The mystical−intellectual programme of Bernard must be appreciated highly. However, a nostalgic returning to what he stood for is not possible. An emotional focus on an attachment to one system of meaning such as – for example – Christianity (as was the case with Bernard) is understandable and laudable, but a theoretical position espousing Christian (or any other form of) exclusivity is to be overcome. A loving mother or father of one can also be a loving paediatrician of many; seeking to save all. Bernard lived in a different epoch and must be understood and appreciated over this vast distance in time, circumstance and mentality. This article proposes an open, inclusive metaphysical mysticism, positively accommodating all of humankind’s religious projects as so many searche for ultimate meaning, all oriented towards the same north pole.

Hasdai Crescas

From the adjacent room of the great house of spirit (Judaism) comparable, similar and related (not identical) sounds can be heard. Medieval Jewish scholar Hasdai Crescas (1340–1410, 1411)7 was not a metaphysical mystic, a sophia-phile, in the sense intended in this article.8 Although he could have been influenced by Kabbalah, he did not write with a mystical intent, as his main book, a philosophical treatise under the title Or Adonai (‘The light of the Lord’, completed in 1410), demonstrates.

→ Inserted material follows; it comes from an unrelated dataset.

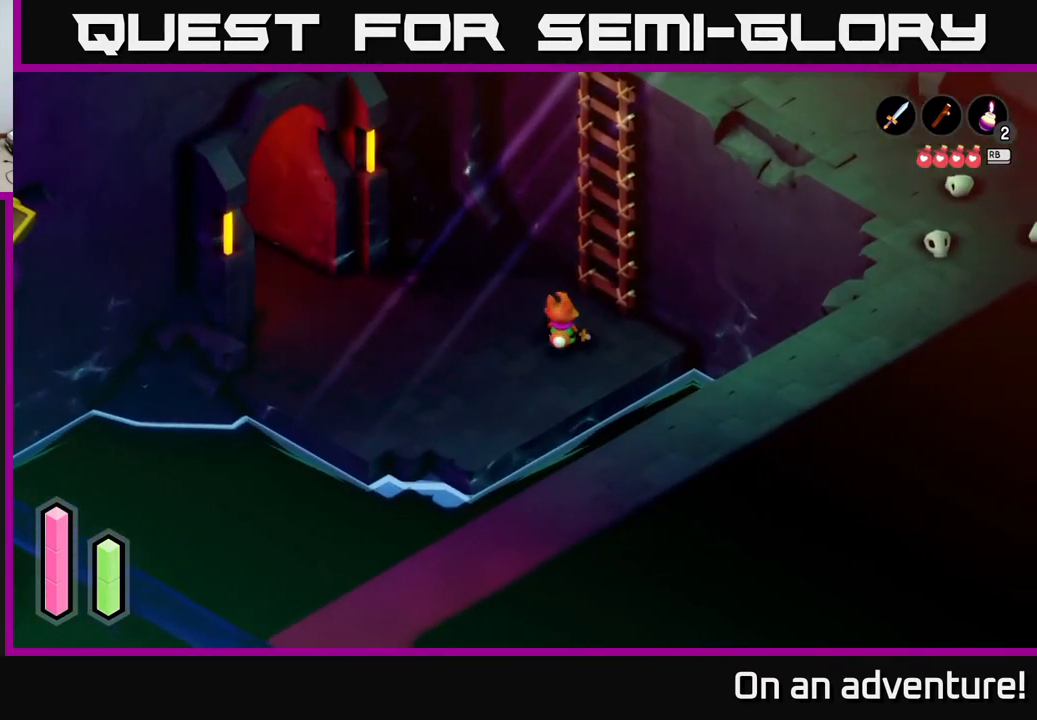
{"buttons": ["A"], "left_stick": "center", "right_stick": "center", "events": [[67, "A", "up"], [67, "left_stick", "up-right"], [467, "left_stick", "center"], [500, "A", "down"]]}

He writes a great deal about infinity, but does not use the relevant Kabbalistic term Ein-Sof in this respect, and immediately connects Love to God as positively revealed and known.9 He accepts the notion of creatio ex nihilo, not in the sense of emergence from Absoluteness, understood as devoid of being, but in the sense of creation stemming from God alone as its eternal Ground, which is his traditional kataphatic Jewish faith. Crescas places a high premium on the Will of God: the world is not a natural necessity, but it is a divine necessity – the outcome of Divine Will. Divine Love is the highest attribute of Divine Will.

Will and love are essentially parts of the eternal and unchanging nature of God. Not Thought but Goodness is the central feature and primary content of his God idea, organising the various attributes of God into a whole. God is centrally a volitional, emotional being, blissful and joyous.10 Compared to that, the beliefs in immortality and retribution, the coming of the Messiah and the eternity of the Torah, penitence and the power of prayer, though true, are of secondary importance – for Love seeks no reward and desires nothing in return.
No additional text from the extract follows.